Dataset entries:

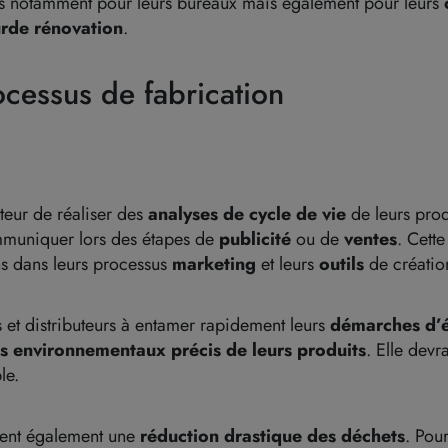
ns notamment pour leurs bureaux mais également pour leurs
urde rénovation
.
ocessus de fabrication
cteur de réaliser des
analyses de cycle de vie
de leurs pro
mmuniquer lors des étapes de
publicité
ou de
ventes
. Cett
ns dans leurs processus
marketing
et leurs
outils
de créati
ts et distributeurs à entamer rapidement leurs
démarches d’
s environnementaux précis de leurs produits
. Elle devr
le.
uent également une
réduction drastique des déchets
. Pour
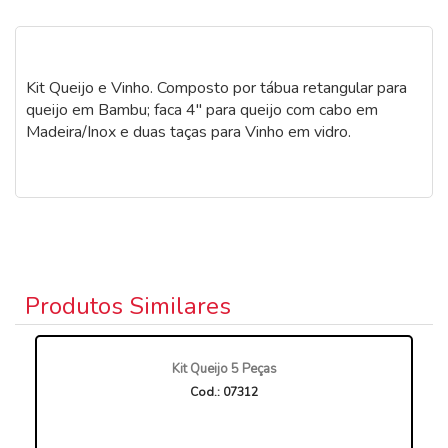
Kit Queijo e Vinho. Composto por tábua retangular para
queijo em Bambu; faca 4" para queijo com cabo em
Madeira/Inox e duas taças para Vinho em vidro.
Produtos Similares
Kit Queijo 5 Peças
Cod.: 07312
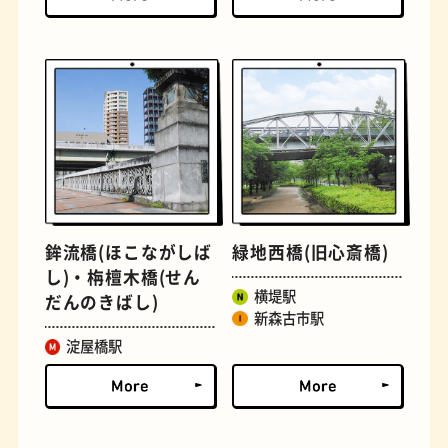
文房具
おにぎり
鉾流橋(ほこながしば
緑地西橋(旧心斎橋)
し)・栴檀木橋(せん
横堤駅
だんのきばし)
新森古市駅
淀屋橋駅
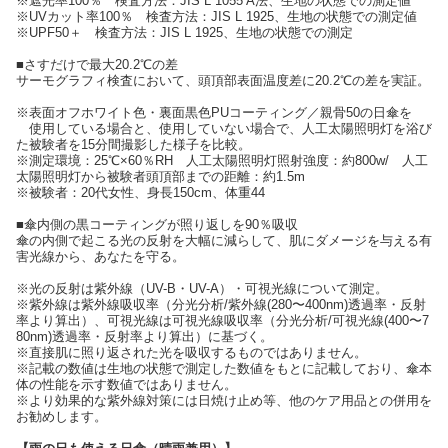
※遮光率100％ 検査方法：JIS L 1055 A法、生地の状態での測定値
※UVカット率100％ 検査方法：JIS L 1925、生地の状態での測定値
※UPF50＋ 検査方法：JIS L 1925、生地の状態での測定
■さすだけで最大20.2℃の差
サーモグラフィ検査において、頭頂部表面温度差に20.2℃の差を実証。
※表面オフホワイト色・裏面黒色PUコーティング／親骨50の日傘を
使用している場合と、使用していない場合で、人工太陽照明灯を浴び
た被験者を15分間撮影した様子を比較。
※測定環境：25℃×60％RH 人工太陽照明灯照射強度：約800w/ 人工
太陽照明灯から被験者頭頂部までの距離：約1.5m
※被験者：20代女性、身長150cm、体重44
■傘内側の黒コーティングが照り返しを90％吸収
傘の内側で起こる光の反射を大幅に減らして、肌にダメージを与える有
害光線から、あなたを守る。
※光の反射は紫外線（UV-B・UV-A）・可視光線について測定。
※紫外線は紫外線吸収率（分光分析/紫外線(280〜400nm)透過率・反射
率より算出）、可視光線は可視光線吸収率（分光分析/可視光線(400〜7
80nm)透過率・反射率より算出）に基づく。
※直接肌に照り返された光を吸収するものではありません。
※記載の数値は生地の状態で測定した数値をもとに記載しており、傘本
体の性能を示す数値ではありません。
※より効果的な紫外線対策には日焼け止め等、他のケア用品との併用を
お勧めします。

--

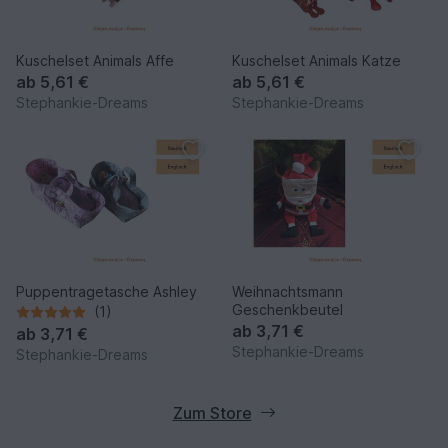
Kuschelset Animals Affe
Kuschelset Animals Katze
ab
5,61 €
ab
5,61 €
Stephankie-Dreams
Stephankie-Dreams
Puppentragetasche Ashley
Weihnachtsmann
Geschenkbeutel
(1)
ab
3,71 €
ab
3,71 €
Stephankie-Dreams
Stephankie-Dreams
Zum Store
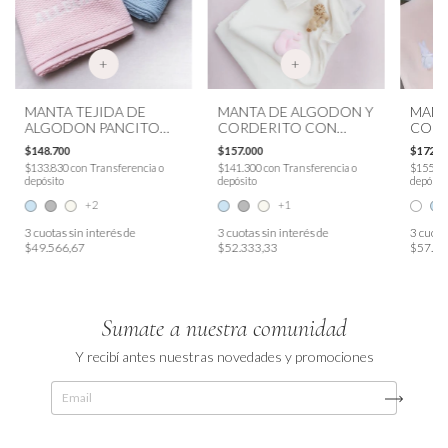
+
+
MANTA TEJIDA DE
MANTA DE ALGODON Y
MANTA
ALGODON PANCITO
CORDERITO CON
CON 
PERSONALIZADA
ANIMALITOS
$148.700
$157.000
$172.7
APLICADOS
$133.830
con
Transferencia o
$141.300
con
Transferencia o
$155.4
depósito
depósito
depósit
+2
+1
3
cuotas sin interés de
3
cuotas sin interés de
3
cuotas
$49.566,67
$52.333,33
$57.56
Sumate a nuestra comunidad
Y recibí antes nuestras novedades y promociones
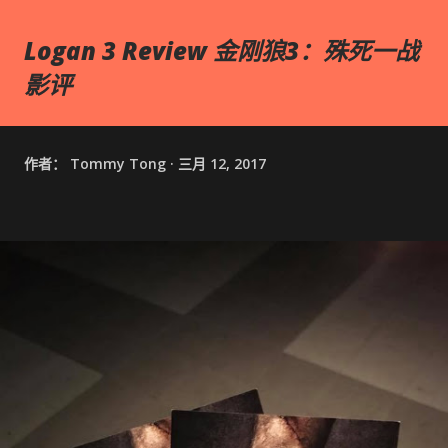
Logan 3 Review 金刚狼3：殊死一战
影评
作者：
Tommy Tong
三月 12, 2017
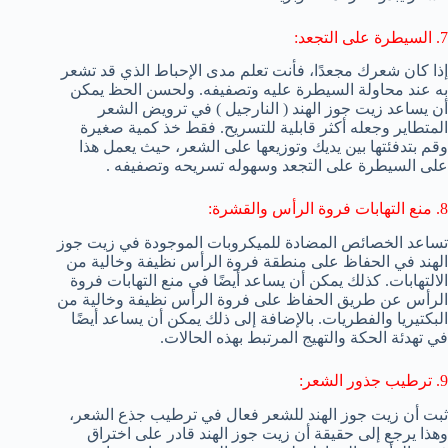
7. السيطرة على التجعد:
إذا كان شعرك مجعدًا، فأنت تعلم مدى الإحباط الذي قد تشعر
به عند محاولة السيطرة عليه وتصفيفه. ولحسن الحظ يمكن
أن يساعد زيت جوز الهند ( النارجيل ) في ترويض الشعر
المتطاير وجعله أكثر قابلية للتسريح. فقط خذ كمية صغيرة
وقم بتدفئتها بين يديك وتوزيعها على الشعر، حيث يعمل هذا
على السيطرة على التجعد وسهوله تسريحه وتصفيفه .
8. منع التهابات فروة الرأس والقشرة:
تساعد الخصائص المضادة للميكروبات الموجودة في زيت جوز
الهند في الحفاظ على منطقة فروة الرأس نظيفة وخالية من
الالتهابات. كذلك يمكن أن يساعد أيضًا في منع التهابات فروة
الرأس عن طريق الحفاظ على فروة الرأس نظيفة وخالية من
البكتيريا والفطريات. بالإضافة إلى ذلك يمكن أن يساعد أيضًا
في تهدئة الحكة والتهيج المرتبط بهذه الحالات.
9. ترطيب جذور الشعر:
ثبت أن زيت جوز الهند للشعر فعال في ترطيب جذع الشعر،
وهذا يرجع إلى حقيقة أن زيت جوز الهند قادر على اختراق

What this task involves: All lines in the entries above that hold the word "وخالية" need to be copied.

Exercise response:
الهند في الحفاظ على منطقة فروة الرأس نظيفة وخالية من
الرأس عن طريق الحفاظ على فروة الرأس نظيفة وخالية من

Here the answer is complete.